**TASK LIST:**
a. Copy the stretch of the appeals court opinion from "THE PEOPLE, Plaintiff" through "Ct. No. CR1600119)" word for word.
b. In the appeals court opinion, what felony count did Charles Patterson plead guilty to?

COURT OF APPEAL OF THE STATE OF CALIFORNIA FIRST APPELLATE DISTRICT DIVISION ONE
Jul 19, 2017
No. A149259 (Cal. Ct. App. Jul. 19, 2017)

Opinion

A149259

07-19-2017

THE PEOPLE, Plaintiff and Respondent, v. CHARLES JONATHAN PATTERSON, Defendant and Appellant.


NOT TO BE PUBLISHED IN OFFICIAL REPORTS

California Rules of Court, rule 8.1115(a), prohibits courts and parties from citing or relying on opinions not certified for publication or ordered published, except as specified by rule 8.1115(b). This opinion has not been certified for publication or ordered published for purposes of rule 8.1115. (Humboldt County Super. Ct. No. CR1600119)

Defendant Charles Patterson pleaded guilty to one felony count of possession of metal knuckles and was placed on probation for three years. On appeal, his sole claim is that his motion to suppress the metal knuckles was wrongly denied because they were obtained as the result of an unlawful detention. We need not decide whether the detention was unlawful, however, because even if it was, the motion was properly denied. The officer's discovery that Patterson was subject to a probation search condition was an intervening circumstance attenuating the taint of any Fourth Amendment violation that would otherwise justify suppression of the evidence under the exclusionary rule. Accordingly, we affirm.

**GIVEN RECORDS:**
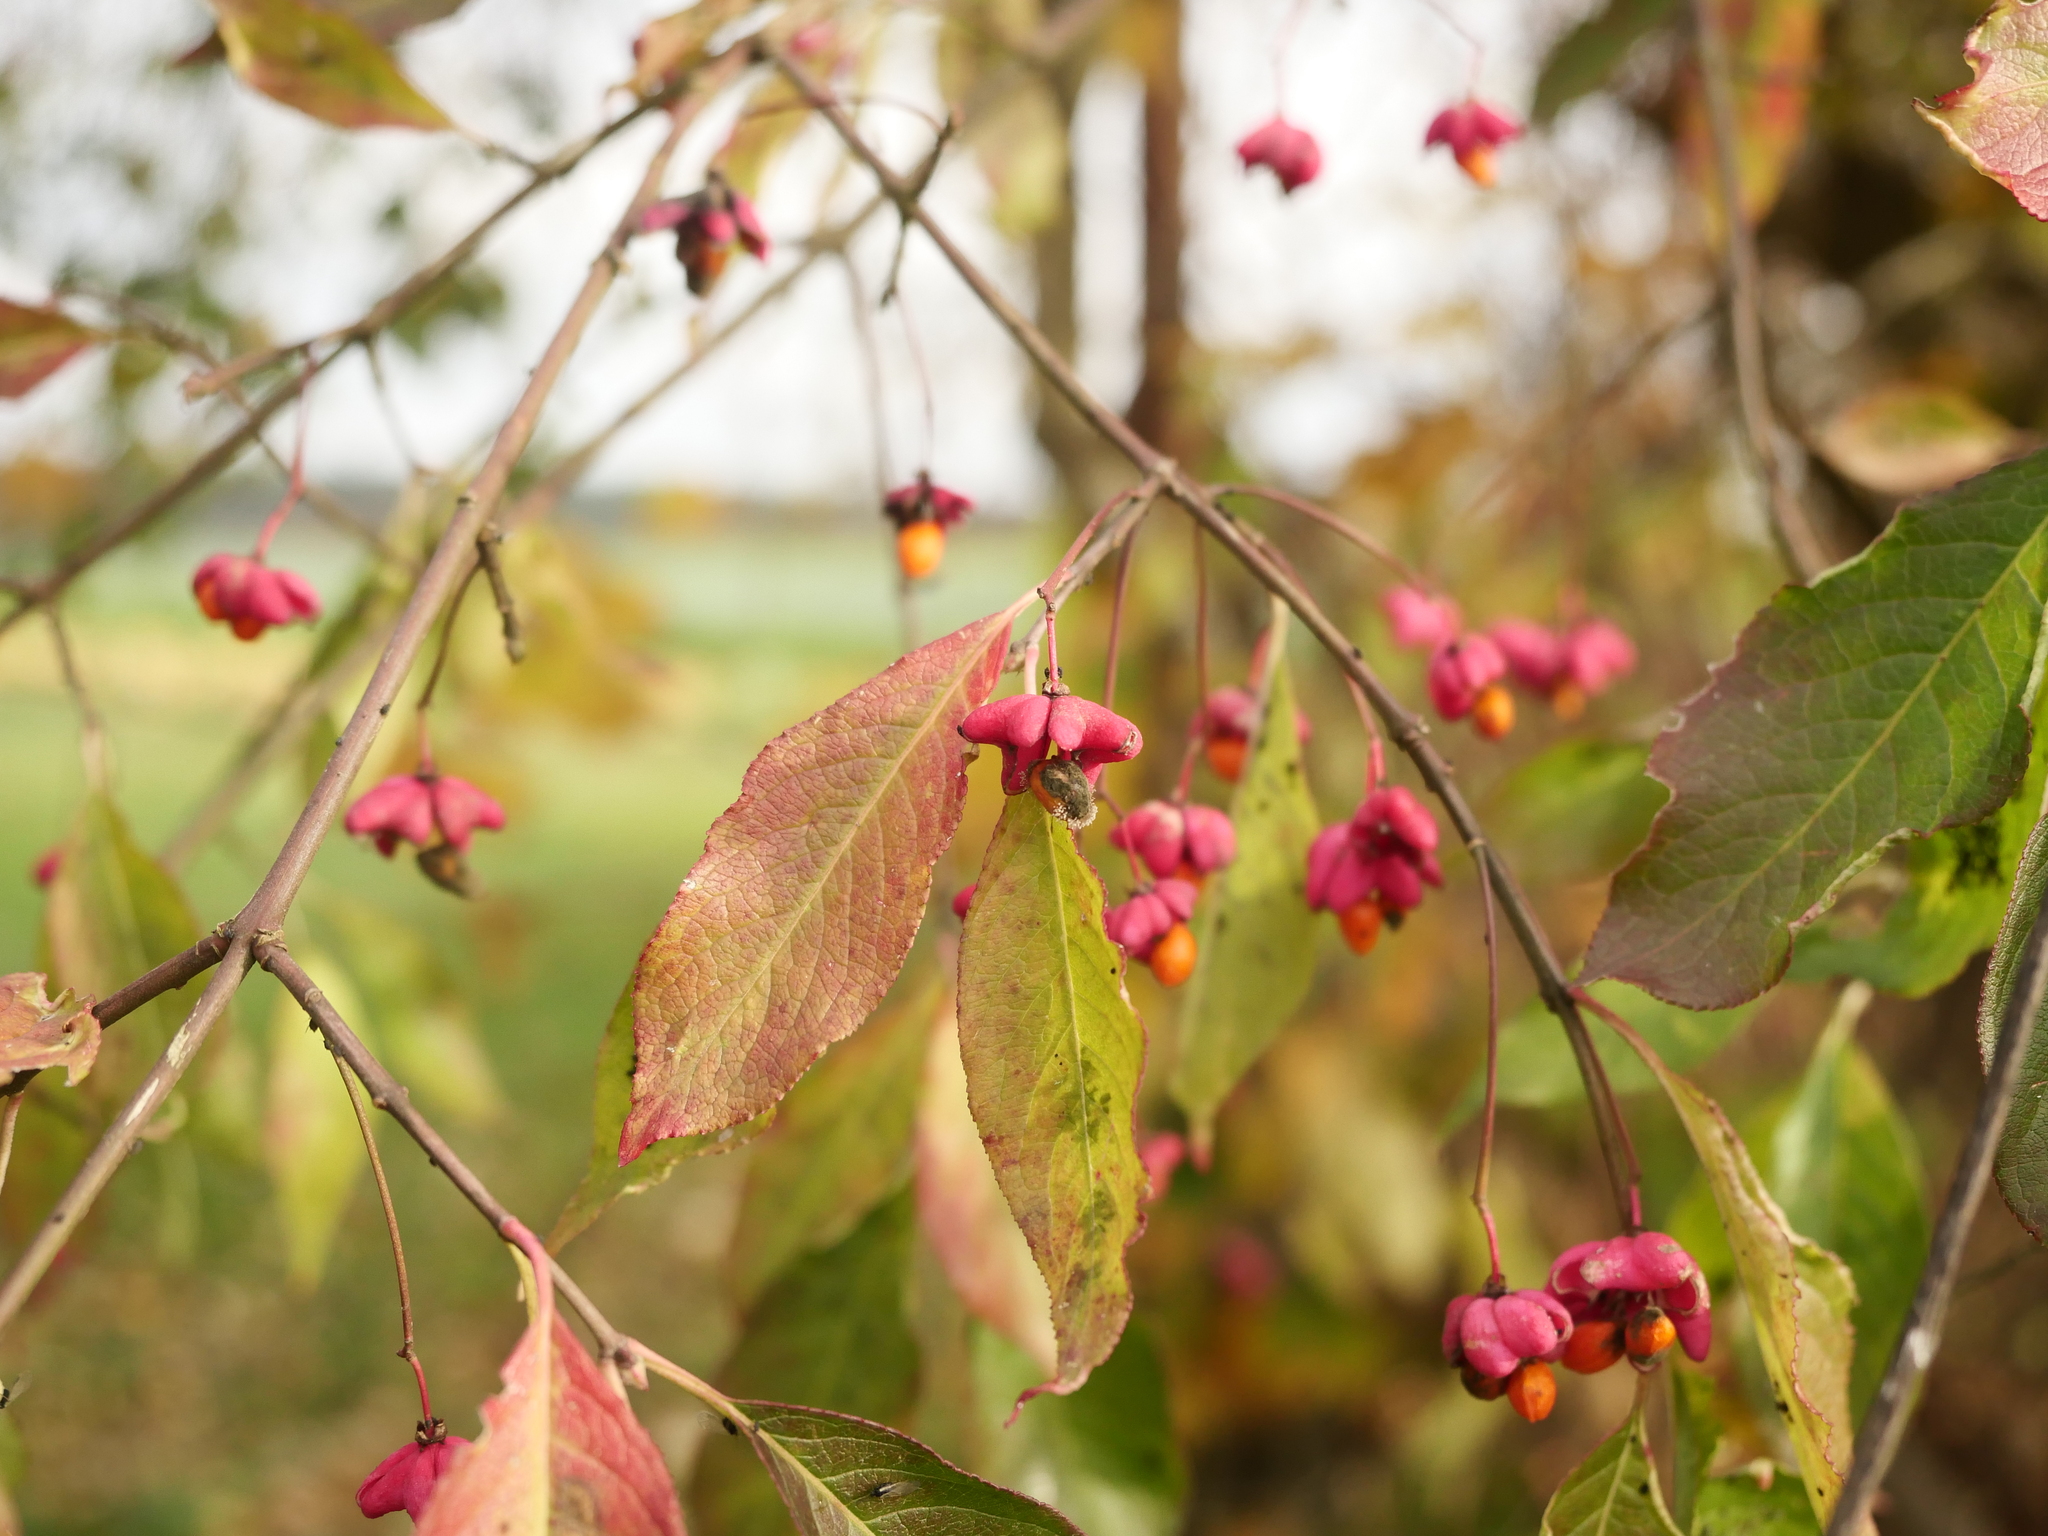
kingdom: Plantae
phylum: Tracheophyta
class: Magnoliopsida
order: Celastrales
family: Celastraceae
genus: Euonymus
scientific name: Euonymus europaeus
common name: Spindle
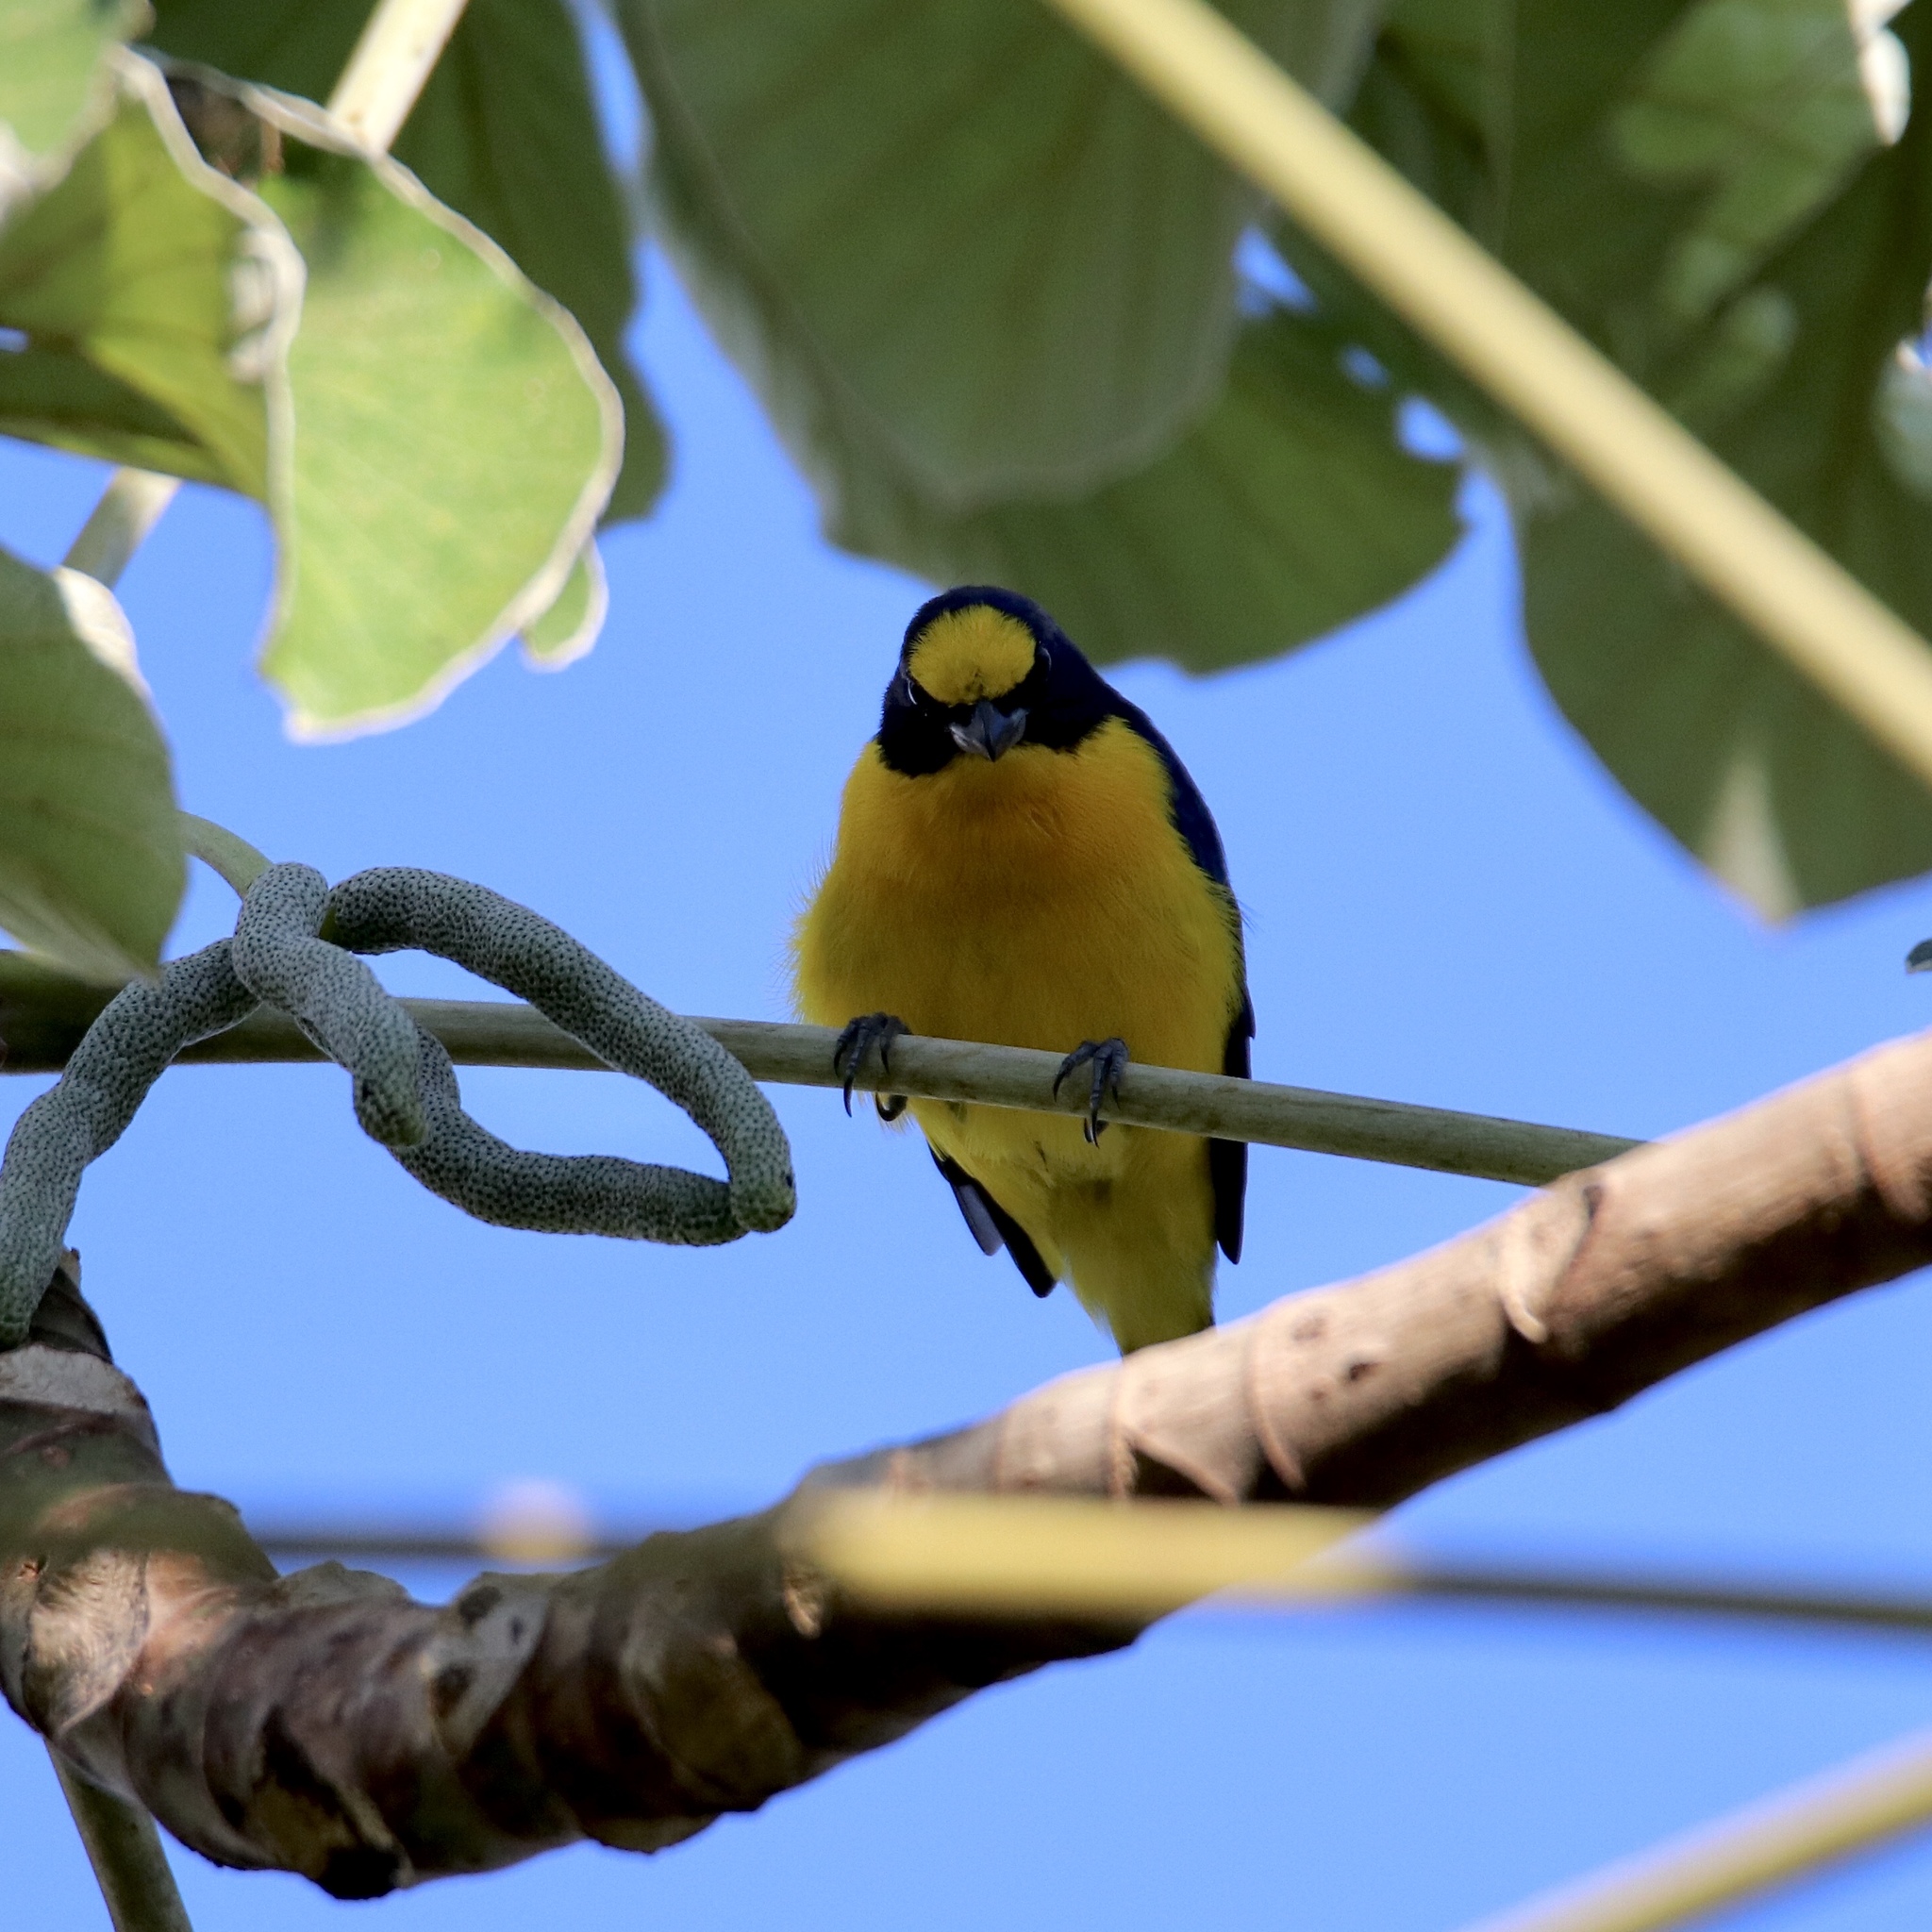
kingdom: Animalia
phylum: Chordata
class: Aves
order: Passeriformes
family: Fringillidae
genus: Euphonia
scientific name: Euphonia laniirostris
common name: Thick-billed euphonia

**RESULTS BY TASK:**
a.
THE PEOPLE, Plaintiff and Respondent, v. CHARLES JONATHAN PATTERSON, Defendant and Appellant.


NOT TO BE PUBLISHED IN OFFICIAL REPORTS

California Rules of Court, rule 8.1115(a), prohibits courts and parties from citing or relying on opinions not certified for publication or ordered published, except as specified by rule 8.1115(b). This opinion has not been certified for publication or ordered published for purposes of rule 8.1115. (Humboldt County Super. Ct. No. CR1600119)

b. One felony count of possession of metal knuckles.